[About this exercise]: Please print the lines from the one with "letecké souboje nikdy" to the one with "Facts & figures" exactly, both included, and leave the pictures out of your answer.

[Records shown]:
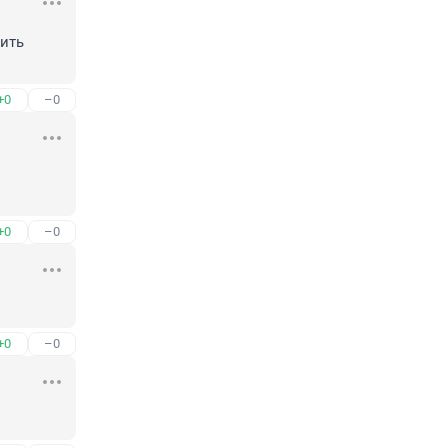
ить 
+0
–0
+0
–0
+0
–0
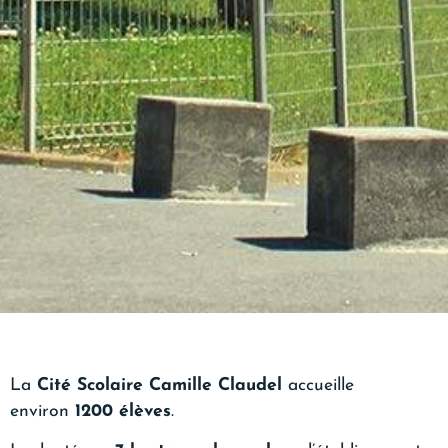
La
Cité Scolaire Camille Claudel
accueille
environ
1200 élèves
.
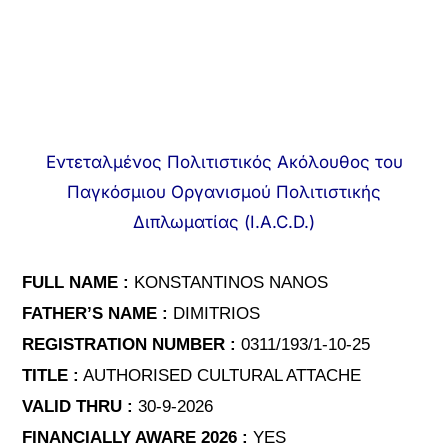
Εντεταλμένος Πολιτιστικός Ακόλουθος του
Παγκόσμιου Οργανισμού Πολιτιστικής
Διπλωματίας (I.A.C.D.)
FULL NAME :
KONSTANTINOS NANOS
FATHER’S NAME :
DIMITRIOS
REGISTRATION NUMBER :
0311/193/1-10-25
TITLE :
AUTHORISED CULTURAL ATTACHE
VALID THRU :
30-9-2026
FINANCIALLY AWARE 2026 :
YES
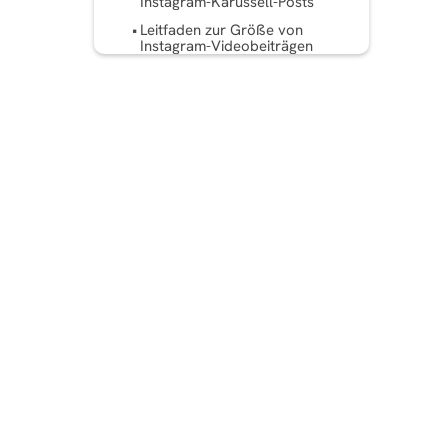
Instagram-Karussell-Posts
Leitfaden zur Größe von
Instagram-Videobeiträgen
Abmessungen für
Instagram-Profilbilder
Tools und Ressourcen zum
Ändern der Größe von
Instagram-Bildern und
Videobeiträgen
Tipps zur Auswahl des
richtigen Größenformats für
Instagram-Posts
Häufige Fehler, die Sie beim
Posten von Inhalten auf IG
vermeiden sollten
Tipps zur Optimierung Ihrer
Beiträge für das Raster
Fazit
Häufig gestellte Fragen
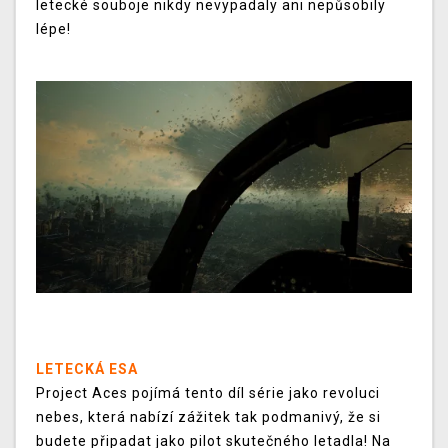
letecké souboje nikdy nevypadaly ani nepůsobily
lépe!
LETECKÁ ESA
Project Aces pojímá tento díl série jako revoluci
nebes, která nabízí zážitek tak podmanivý, že si
budete připadat jako pilot skutečného letadla! Na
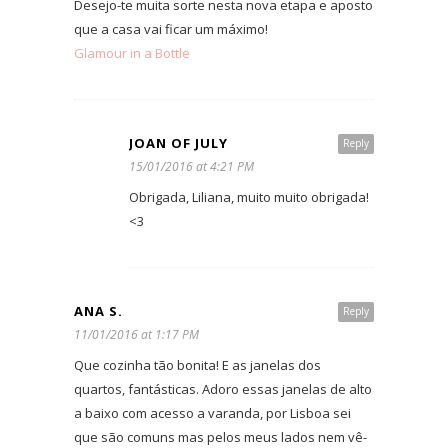
Desejo-te muita sorte nesta nova etapa e aposto
que a casa vai ficar um máximo!
Glamour in a Bottle
JOAN OF JULY
Reply
15/01/2016 at 4:21 PM
Obrigada, Liliana, muito muito obrigada!
<3
ANA S.
Reply
11/01/2016 at 1:17 PM
Que cozinha tão bonita! E as janelas dos
quartos, fantásticas. Adoro essas janelas de alto
a baixo com acesso a varanda, por Lisboa sei
que são comuns mas pelos meus lados nem vê-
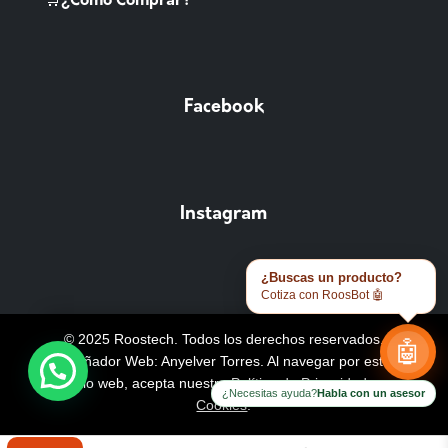
🛒¿Como Comprar?
Facebook
Instagram
¿Buscas un producto?
Cotiza con RoosBot 🤖
© 2025 Roostech. Todos los derechos reservados.
🤖
Diseñador Web: Anyelver Torres
. Al navegar por este
sitio web, acepta nuestra
Política de Privacidad y
¿Necesitas ayuda?
Habla con un asesor
Cookies
.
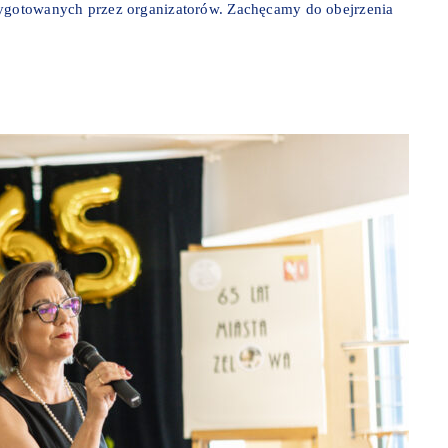
zygotowanych przez organizatorów. Zachęcamy do obejrzenia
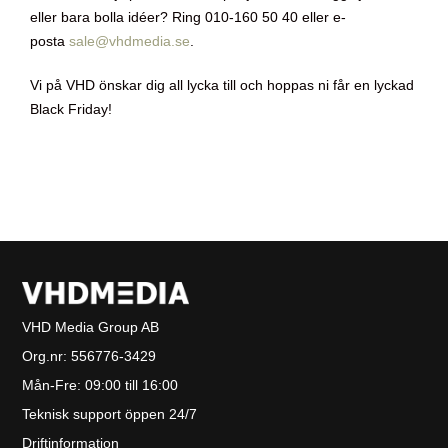
eller bara bolla idéer? Ring 010-160 50 40 eller e-
posta
sale@vhdmedia.se
.
Vi på VHD önskar dig all lycka till och hoppas ni får en lyckad
Black Friday!
VHD Media Group AB
Org.nr:
556776-3429
Mån-Fre: 09:00 till 16:00
Teknisk support öppen 24/7
Driftinformation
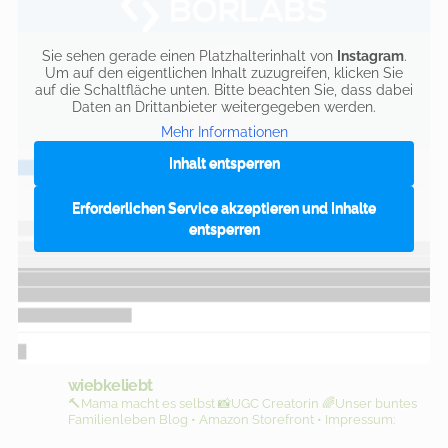
Sie sehen gerade einen Platzhalterinhalt von
Instagram
.
Um auf den eigentlichen Inhalt zuzugreifen, klicken Sie
auf die Schaltfläche unten. Bitte beachten Sie, dass dabei
Daten an Drittanbieter weitergegeben werden.
Mehr Informationen
Inhalt entsperren
Erforderlichen Service akzeptieren und Inhalte
entsperren
wiebkeliebt
🔨Mama macht es selbst
📸UGC Creatorin
🌈Unser buntes
Familienleben
Blog • Amazon Storefront • Impressum:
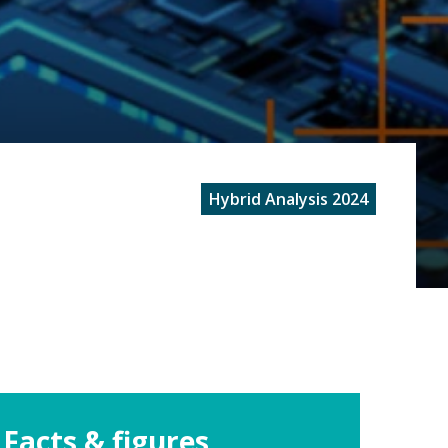
Hybrid Analysis 2024
Facts & figures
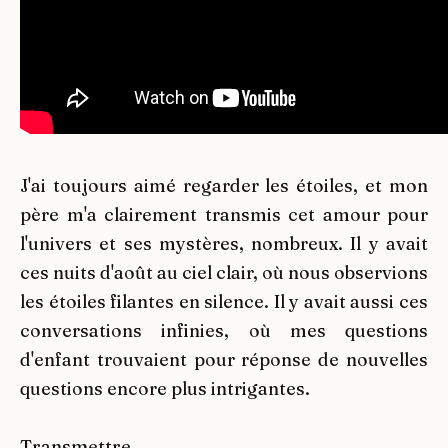
J'ai toujours aimé regarder les étoiles, et mon
père m'a clairement transmis cet amour pour
l'univers et ses mystères, nombreux. Il y avait
ces nuits d'août au ciel clair, où nous observions
les étoiles filantes en silence. Il y avait aussi ces
conversations infinies, où mes questions
d'enfant trouvaient pour réponse de nouvelles
questions encore plus intrigantes.
Transmettre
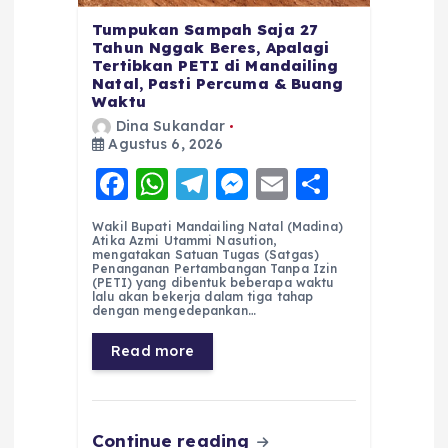
Tumpukan Sampah Saja 27
Tahun Nggak Beres, Apalagi
Tertibkan PETI di Mandailing
Natal, Pasti Percuma & Buang
Waktu
Dina Sukandar
Agustus 6, 2026
F
W
T
M
E
S
a
h
el
e
m
h
Wakil Bupati Mandailing Natal (Madina)
c
a
e
ss
ai
a
Atika Azmi Utammi Nasution,
mengatakan Satuan Tugas (Satgas)
e
ts
g
e
l
re
Penanganan Pertambangan Tanpa Izin
(PETI) yang dibentuk beberapa waktu
lalu akan bekerja dalam tiga tahap
b
A
r
n
dengan mengedepankan…
o
p
a
g
Read more
o
p
m
er
k
Continue reading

[Answer box]:
letecké souboje nikdy nevypadaly ani nepůsobily
lépe!
LETECKÁ ESA
Project Aces pojímá tento díl série jako revoluci
nebes, která nabízí zážitek tak podmanivý, že si
budete připadat jako pilot skutečného letadla! Na
Desejo-te muita sorte nesta nova etapa e aposto
que a casa vai ficar um máximo!
Glamour in a Bottle
JOAN OF JULY
Reply
15/01/2016 at 4:21 PM
Obrigada, Liliana, muito muito obrigada!
<3
ANA S.
Reply
11/01/2016 at 1:17 PM
Que cozinha tão bonita! E as janelas dos
quartos, fantásticas. Adoro essas janelas de alto
a baixo com acesso a varanda, por Lisboa sei
que são comuns mas pelos meus lados nem vê-
🛒¿Como Comprar?
Facebook
Instagram
¿Buscas un producto?
Cotiza con RoosBot 🤖
© 2025 Roostech. Todos los derechos reservados.
🤖
Diseñador Web: Anyelver Torres
. Al navegar por este
sitio web, acepta nuestra
Política de Privacidad y
¿Necesitas ayuda?
Habla con un asesor
Cookies
.
zygotowanych przez organizatorów. Zachęcamy do obejrzenia
eller bara bolla idéer? Ring 010-160 50 40 eller e-
posta
sale@vhdmedia.se
.
Vi på VHD önskar dig all lycka till och hoppas ni får en lyckad
Black Friday!
VHD Media Group AB
Org.nr:
556776-3429
Mån-Fre: 09:00 till 16:00
Teknisk support öppen 24/7
Driftinformation
Sie sehen gerade einen Platzhalterinhalt von
Instagram
.
Um auf den eigentlichen Inhalt zuzugreifen, klicken Sie
auf die Schaltfläche unten. Bitte beachten Sie, dass dabei
Daten an Drittanbieter weitergegeben werden.
Mehr Informationen
Inhalt entsperren
Erforderlichen Service akzeptieren und Inhalte
entsperren
wiebkeliebt
🔨Mama macht es selbst
📸UGC Creatorin
🌈Unser buntes
Familienleben
Blog • Amazon Storefront • Impressum:
Hybrid Analysis 2024
Facts & figures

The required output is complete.